The problem is that news organizations—as well as high profile NGOs like Amnesty International—go to the same pool of people for information and to fill their reporting needs.  In the Middle East, that means Palestinian “witnesses” and openly partisan Arab reporters, photographers like the Lebanese man Reuters had to fire for doctoring pictures in Qana and then passing them off as evidence for condemning Israel.  For the periodic Israeli fig leaf, these same groups invariably turn to the radical Israeli left.  In South Asia, they suspect conservatives and assume they are aligned with the military or a repressive regime.  The people they go to share the same left-wing philosophy and tend to see socialism as the only hope for helping the downtrodden and upholding human rights.  Shahriar Kabir, who media, human rights organizations, and certain agencies of our own government consider the go-to guy in Bangladesh, wrote in 2007 that the fall of the “socialist camp” in Eastern Europe and the Soviet Union made it very difficult to fight “extreme poverty…[It] left a tremendous vacuum in the intellectual world that has been fully exploited by the American imperialists.” Those who follow the trials and tribulations of US Presidential candidate Barack Obama take note that in discussing radical Islam on the same page, this committed leftist writes that “people who live in a perpetual state of poverty understandably turn to faith.”

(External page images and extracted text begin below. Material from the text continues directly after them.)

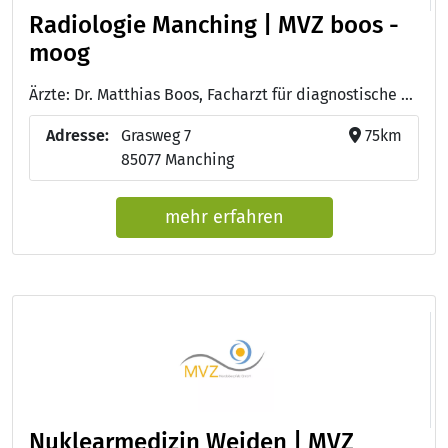
Radiologie Manching | MVZ boos -
moog
Ärzte: Dr. Matthias Boos, Facharzt für diagnostische Radiologie - Dr. Florian Moog, Facharzt für Nuklearmedizin - Dr. Ariane Dummer, Fachärztin für Radiologie - Samir Hadid, Facharzt für Radiologie - Juliane Aichele, Fachärztin für Radiologie - Karlen Avagyan, Facharzt für Radiologie - Dr. Isabella Sellier, Fachärztin für Radiologie
Adresse:
Grasweg 7
75km
85077 Manching
mehr erfahren
Nuklearmedizin Weiden | MVZ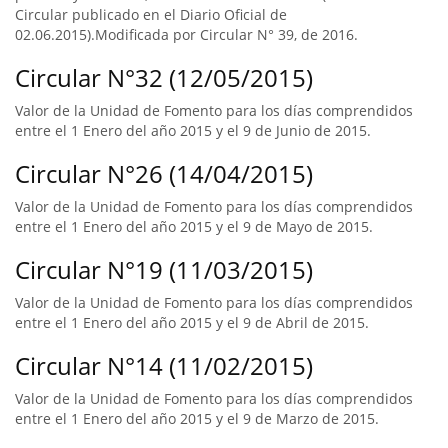
Circular publicado en el Diario Oficial de
02.06.2015).Modificada por Circular N° 39, de 2016.
Circular N°32 (12/05/2015)
Valor de la Unidad de Fomento para los días comprendidos
entre el 1 Enero del año 2015 y el 9 de Junio de 2015.
Circular N°26 (14/04/2015)
Valor de la Unidad de Fomento para los días comprendidos
entre el 1 Enero del año 2015 y el 9 de Mayo de 2015.
Circular N°19 (11/03/2015)
Valor de la Unidad de Fomento para los días comprendidos
entre el 1 Enero del año 2015 y el 9 de Abril de 2015.
Circular N°14 (11/02/2015)
Valor de la Unidad de Fomento para los días comprendidos
entre el 1 Enero del año 2015 y el 9 de Marzo de 2015.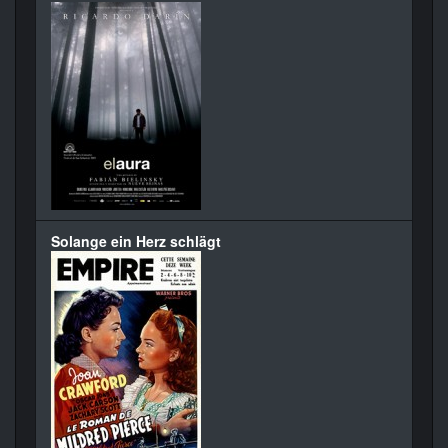
Solange ein Herz schlägt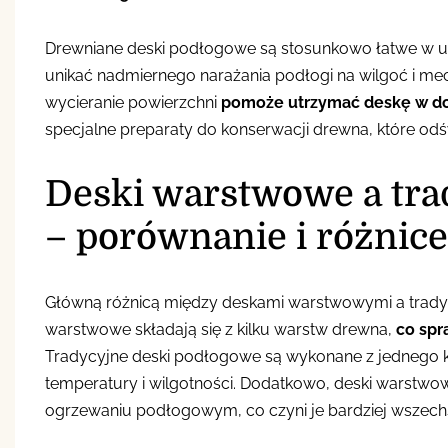
Drewniane deski podłogowe są stosunkowo łatwe w utr
unikać nadmiernego narażania podłogi na wilgoć i mec
wycieranie powierzchni
pomoże utrzymać deskę w do
specjalne preparaty do konserwacji drewna, które od
Deski warstwowe a tra
– porównanie i różnice
Główną różnicą między deskami warstwowymi a tradyc
warstwowe składają się z kilku warstw drewna,
co spr
Tradycyjne deski podłogowe są wykonane z jednego k
temperatury i wilgotności. Dodatkowo, deski warstwo
ogrzewaniu podłogowym, co czyni je bardziej wszech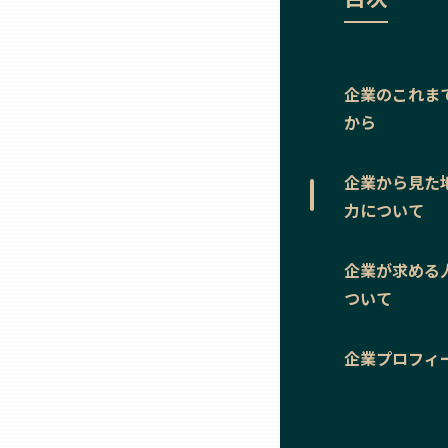
ニッポンの百選大全集
群馬
Sporkle
埼玉
企業のこれま
から
千葉
企業から見た
東京23区
力について
多摩地域
企業が求める
ついて
神奈川
企業プロフィ
新潟
富山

Had the media been doing an unbiased job, it would have been no surprise in 2006, when we revealed that one of our State Department employees in Bangladesh was affiliated with radical Islamist groups; when in the same year, a Voice of America correspondent claimed on Bangladeshi television that the United States concocted the story of British terrorists trying to bring down planes with liquid explosives; or that in 2007, a panel show on US-funded Al Hurra TV turned into a forum for Saudi officials to issue unchallenged denials of any role in exporting radical Islam, while the show’s host marginalized and effectively silenced the lone Muslim dissident.